From any single node you can only directly access its first kid, through the kids pointer. You access the second kid through kids->siblings, the third kid through kids->siblings->siblings, and so on.  In other words, instead of storing a node’s kids in an array, you store them in a list; it just so happens that this list can be embedded elegantly in the nodes themselves. (There’s an argument to be made that the fields should be called firstKid and nextSibling, though I can see the sense in both naming schemes.)

There are several nice things about this representation.

  • Each node is a fixed size;  no auxiliary arrays are needed.
  • Many algorithms can be expressed more easily because it’s just a binary tree.
  • You can treat each sibling list as a move-to-front list.  In the example above, if you accessed node 11 you would move nodes 4 and 11 to the front of their sibling lists. This may make subsequent accesses faster if you have locality in your access patterns. (You could also do this with the first representation, but you’d have to shuffle some of the pointers in the kids array along by one.)

It appears this is a moderately well-known representation — this question on Stack Overflow has two answers, one for each of the representations I described.  But I didn’t know about it, so I thought I’d share it.

8 Responses to N-ary trees in C

  1. Embedding the collection’s pointers in the data struct and making all structs the same size so they can be allocated from a slab is the way the linux kernel would do it.

  2. Isn’t the 2 answers to the Stack Overflow question effectively the same? Unless I’m missing something, I don’t think it shows your 1st data structure, where the parent contains pointers to all children.

    • Nicholas Nethercote

      You’re right that the first answer doesn’t match my first structure, thanks for pointing that out.

      But it’s also not the same as my second structure. It uses a list of node pointers instead of an array, i.e. it lacks the “elegant embedding” I mentioned. So I think it’s conceptually closer to my first structure. It’s also quite ugly!

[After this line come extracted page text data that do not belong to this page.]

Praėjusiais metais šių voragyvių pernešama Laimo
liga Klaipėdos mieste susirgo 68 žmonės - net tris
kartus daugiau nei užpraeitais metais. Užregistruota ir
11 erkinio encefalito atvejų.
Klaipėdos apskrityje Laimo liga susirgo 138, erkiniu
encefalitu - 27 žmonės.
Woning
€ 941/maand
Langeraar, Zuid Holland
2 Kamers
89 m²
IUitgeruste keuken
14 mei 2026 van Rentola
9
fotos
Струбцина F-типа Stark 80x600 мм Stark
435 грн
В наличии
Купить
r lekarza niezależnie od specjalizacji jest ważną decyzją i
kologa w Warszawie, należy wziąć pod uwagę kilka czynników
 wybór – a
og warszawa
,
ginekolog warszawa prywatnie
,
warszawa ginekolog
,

  3. I first encountered these trees in the research code library for image processing Megawave 2 (from a French university), where they are extensively used. I believed that they were now a bit “old fashioned”, and it took me a bit of time to get used to them. But in the end they’re really handy, after defining a few convenience macros. Thanks for the post!

  4. Jos van den Oever

    The DOM tree in the browser may have a similar hierarchy:
    struct Node {
    struct Node *parent;
    struct Node *firstChild;
    struct Node *nextSibling;
    struct Node *prevSibling;
    // name and attributes
    };
    The ‘n’ count is replaced by using a zero pointer to indicate the end of a list. The availability of the parent node allows moving the structure and then updating the references to it. So nodes could be placed in a number of continuous arrays that can be reorganized.

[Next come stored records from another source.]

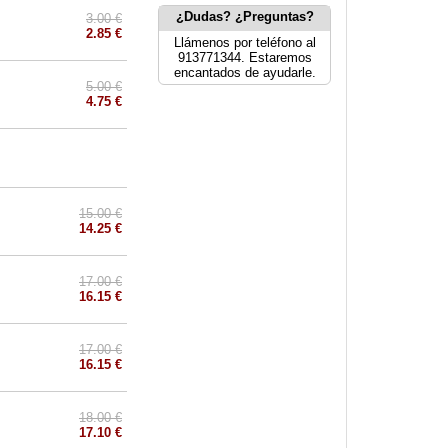
¿Dudas? ¿Preguntas?
3.00 €
2.85 €
Llámenos por teléfono al
913771344. Estaremos
encantados de ayudarle.
5.00 €
4.75 €
15.00 €
14.25 €
17.00 €
16.15 €
17.00 €
16.15 €
18.00 €
17.10 €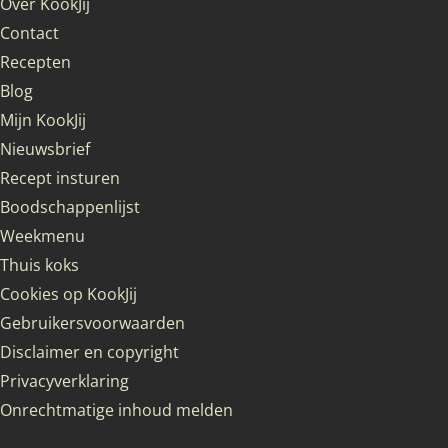
Over KookJij
Contact
Recepten
Blog
Mijn KookJij
Nieuwsbrief
Recept insturen
Boodschappenlijst
Weekmenu
Thuis koks
Cookies op KookJij
Gebruikersvoorwaarden
Disclaimer en copyright
Privacyverklaring
Onrechtmatige inhoud melden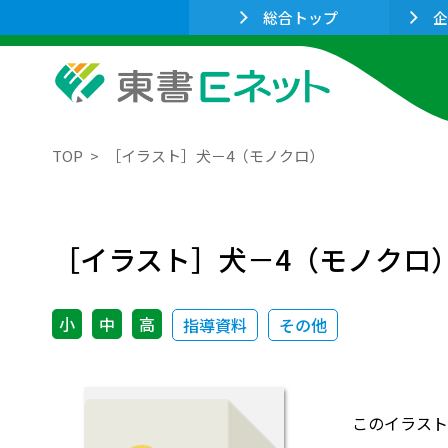
総合トップ
企
TOP
［イラスト］犬－4（モノクロ）
［イラスト］犬－4（モノクロ
小
中
高
指導資料
その他
このイラスト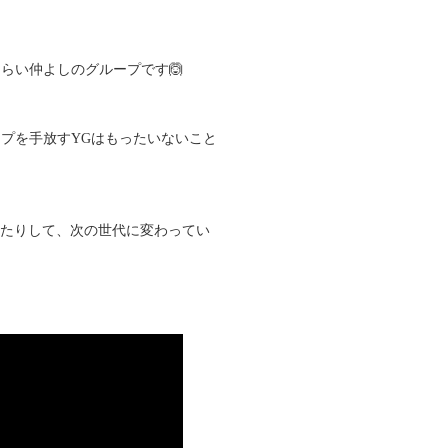
らい仲よしのグループです🙆
プを手放すYGはもったいないこと
したりして、次の世代に変わってい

  5. Here’s how the GLib does it in GNode.

    struct GNode {
    gpointer data;
    GNode *next;
    GNode *prev;
    GNode *parent;
    GNode *children;
    };

    gpointer is a void *, but you can store integers there too with GPOINTER_TO_INT.

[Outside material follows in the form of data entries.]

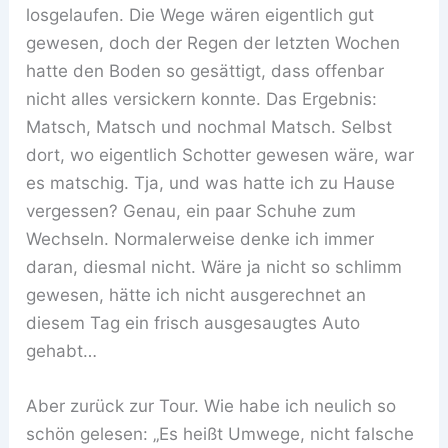
losgelaufen. Die Wege wären eigentlich gut
gewesen, doch der Regen der letzten Wochen
hatte den Boden so gesättigt, dass offenbar
nicht alles versickern konnte. Das Ergebnis:
Matsch, Matsch und nochmal Matsch. Selbst
dort, wo eigentlich Schotter gewesen wäre, war
es matschig. Tja, und was hatte ich zu Hause
vergessen? Genau, ein paar Schuhe zum
Wechseln. Normalerweise denke ich immer
daran, diesmal nicht. Wäre ja nicht so schlimm
gewesen, hätte ich nicht ausgerechnet an
diesem Tag ein frisch ausgesaugtes Auto
gehabt…
Aber zurück zur Tour. Wie habe ich neulich so
schön gelesen: „Es heißt Umwege, nicht falsche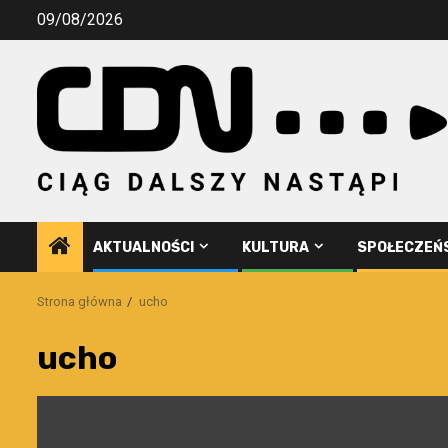
Przejdź
09/08/2026
do
treści
AKTUALNOŚCI
KULTURA
SPOŁECZEŃ
Strona główna
ucho
ucho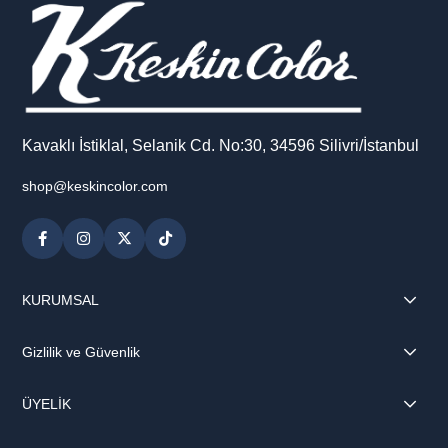
Kavaklı İstiklal, Selanik Cd. No:30, 34596 Silivri/İstanbul
shop@keskincolor.com
KURUMSAL
Gizlilik ve Güvenlik
ÜYELİK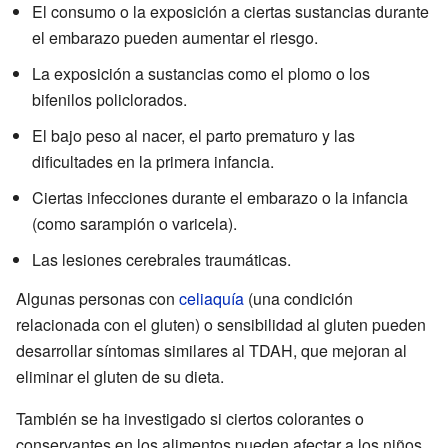
El consumo o la exposición a ciertas sustancias durante
el embarazo pueden aumentar el riesgo.
La exposición a sustancias como el plomo o los
bifenilos policlorados.
El bajo peso al nacer, el parto prematuro y las
dificultades en la primera infancia.
Ciertas infecciones durante el embarazo o la infancia
(como sarampión o varicela).
Las lesiones cerebrales traumáticas.
Algunas personas con
celiaquía
(una condición
relacionada con el gluten) o sensibilidad al gluten pueden
desarrollar síntomas similares al TDAH, que mejoran al
eliminar el gluten de su dieta.
También se ha investigado si ciertos colorantes o
conservantes en los alimentos pueden afectar a los niños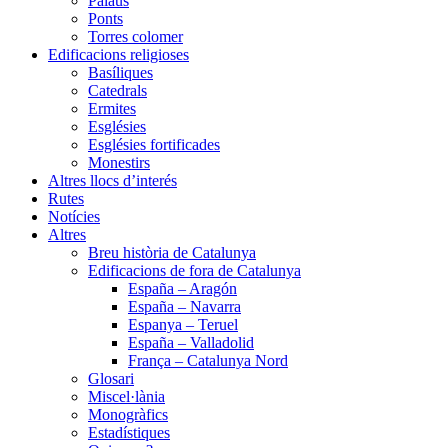
Palaus
Ponts
Torres colomer
Edificacions religioses
Basíliques
Catedrals
Ermites
Esglésies
Esglésies fortificades
Monestirs
Altres llocs d’interés
Rutes
Notícies
Altres
Breu història de Catalunya
Edificacions de fora de Catalunya
España – Aragón
España – Navarra
Espanya – Teruel
España – Valladolid
França – Catalunya Nord
Glosari
Miscel·lània
Monogràfics
Estadístiques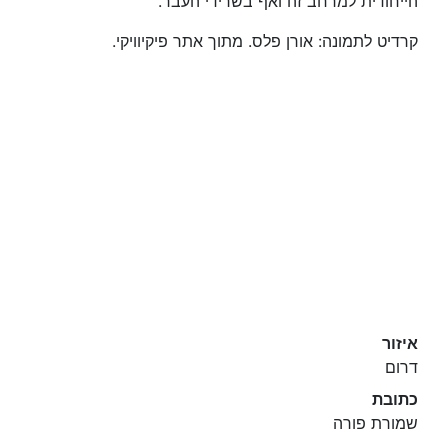
הייחודית למרחב זה ואף בשרידי העבר.
קרדיט לתמונה: אורן פלס. מתוך אתר פיקיוויקי.
איזור
דרום
כתובת
שמורת פורה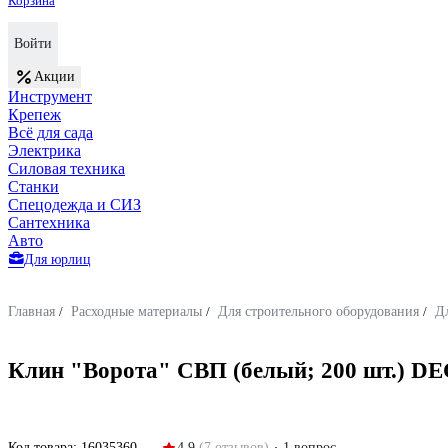
Корзина
Войти
Акции
Инструмент
Крепеж
Всё для сада
Электрика
Силовая техника
Станки
Спецодежда и СИЗ
Сантехника
Авто
Для юрлиц
Главная
/
Расходные материалы
/
Для строительного оборудования
/
Д
Клин "Ворота" СВП (белый; 200 шт.) D
Код товара:
16035360
4.9
(7 отзывов)
1 вопрос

  6. This feels familiar to me, like I’ve probably used it in code somewhere, or worked with code that uses it, but I’d have to dig around to find it. But if I did use it I think it was just out of convenience, not necessarily thinking through all the applications. I don’t think I ever really visualized the Z shape of the resulting structure either. Thanks for the nice clean layout like that–I’m a sucker for good data structures and algorithms.

  7. I believe libxml2 also utilizes this type of data structure in their trees.